Matthew Sigel, Head of Digital Assets Research at VanEck, recently joined OPTO Sessions to discuss: the upcoming bitcoin halving event; how the US general election will impact its price movements; and the regions that are adding bitcoin to their reserves.
With every 210,000 blocks mined — in other words, every four years approximately — a bitcoin ‘halving’ event occurs. The next halving event is expected in April 2024.
“Right now, each Bitcoin block every 10 minutes contains 6.25 bitcoins in rewards to miners who successfully solve the algorithm. About 100 days from today, in early to mid-April, the Bitcoin algorithm will change again, and that reward rate will drop to 3.125 Bitcoin every 10 minutes,” explains Matthew Sigel, Head of Digital Assets Research at VanEck, in a recent conversation with OPTO Sessions.
This cuts in half the rate at which new bitcoins are added into circulation. In theory, this maintains demand for bitcoin. Historically, explains Sigel, this leads to the price of bitcoin doubling within a year of the halving event.
“If there’s suddenly a supply shock, and new supply is cut by half, then the prices should theoretically react strongly and at least double over the subsequent six to 12 months.”
The Game Theory of Bitcoin Miners
The mechanics of this pricing change are complex.
Sigel points out that the sudden cut to rewards makes mining activity unviable for miners who were barely profitable before the halving. As a result, they will either be forced to sell a greater portion of their mined bitcoins — creating a short-term supply glut — or go bankrupt. Either way, the more profitable miners can increase their own market share at relatively low costs if they are able to continue operations and time the purchase of new bitcoins well.
Timing is key, however, and that part is uncertain. Sigel points out that it is not unusual for prices to fall 20% or more during the days and weeks immediately following the halving.
One key milestone is the US general election in November. Halving events occur in the same years as US elections. Some (including Sigel) believe this was an intentional move from bitcoin’s inventor, Satoshi Nakamoto.

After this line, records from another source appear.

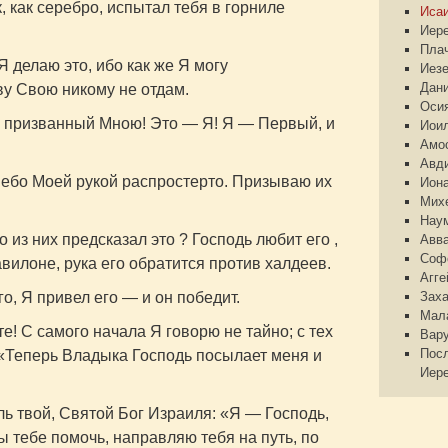
, как серебро, испытал тебя в горниле
Иса
Иер
Пла
 делаю это, ибо как же Я могу
Иез
Дан
ву Свою никому не отдам.
Оси
 призванный Мною! Это — Я! Я — Первый, и
Иои
Амо
Авд
небо Моей рукой распростерто. Призываю их
Ион
Мих
Нау
 из них предсказал это ? Господь любит его ,
Авв
Соф
вилоне, рука его обратится против халдеев.
Агге
го, Я привел его — и он победит.
Зах
Мал
е! С самого начала Я говорю не тайно; с тех
Вар
Пос
. «Теперь Владыка Господь посылает меня и
Иер
ль твой, Святой Бог Израиля: «Я — Господь,
ы тебе помочь, направляю тебя на путь, по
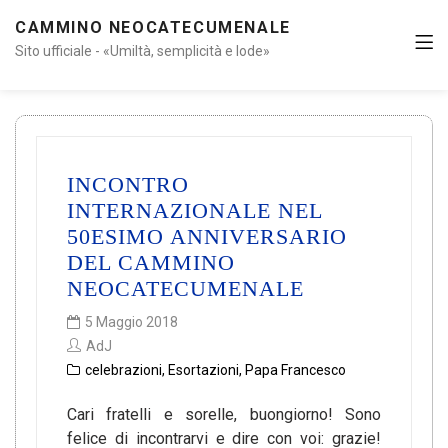
CAMMINO NEOCATECUMENALE
Sito ufficiale - «Umiltà, semplicità e lode»
INCONTRO
INTERNAZIONALE NEL
50ESIMO ANNIVERSARIO
DEL CAMMINO
NEOCATECUMENALE
5 Maggio 2018
AdJ
celebrazioni
,
Esortazioni
,
Papa Francesco
Cari fratelli e sorelle, buongiorno! Sono
felice di incontrarvi e dire con voi: grazie!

“We may not see the really explosive gains until the US election uncertainty is resolved,” Sigel explains. “That would mean Q4.” Bitcoin posted a (then) all-time high on 30 November 2020, just over three weeks after the 2020 election.
Supply, Demand and Inflation
The consensus is that the Federal Reserve (Fed) will pivot from the tightening cycle it has implemented over the past two years in 2024, and could even begin cutting rates in order to make credit more accessible.
While loose monetary policy is inherently inflationary, some experts — like Jeff Booth, General Partner of bitcoin-only venture fund egodeath.capital — say that cryptocurrencies can act as a hedge against inflation, due to the fact that its supply is finite. (Meanwhile, others — such as a team of analysts at S&P Global — say that bitcoin’s track record isn’t long enough to make a definitive statement).
“Where we see the value of bitcoin is potentially protecting folks from fiat debasement,” says Sigel.
“When you look around the world at the countries that are mining Bitcoin for their own reserves, it’s El Salvador, the UAE, Oman and Bhutan. It’s countries in the Middle East, Latin America and Asia where penetration is rising, and where objections to the US fiscal situation can be expressed through this new asset class.”
Bitcoin critics point out that during 2022, when inflation was rife, bitcoin prices fell, contradicting the view that the cryptocurrency acts as an effective hedge. However, Sigel believes that this is a result of how national governments approached inflation itself.
“Policymakers saw this rising inflation and took the view that it was driven by greedy corporations and supply chain issues, and that it can be fixed if they just micromanaged the financial system a little bit more.
“Micromanagement is an illness which is anti-crypto, in my view.”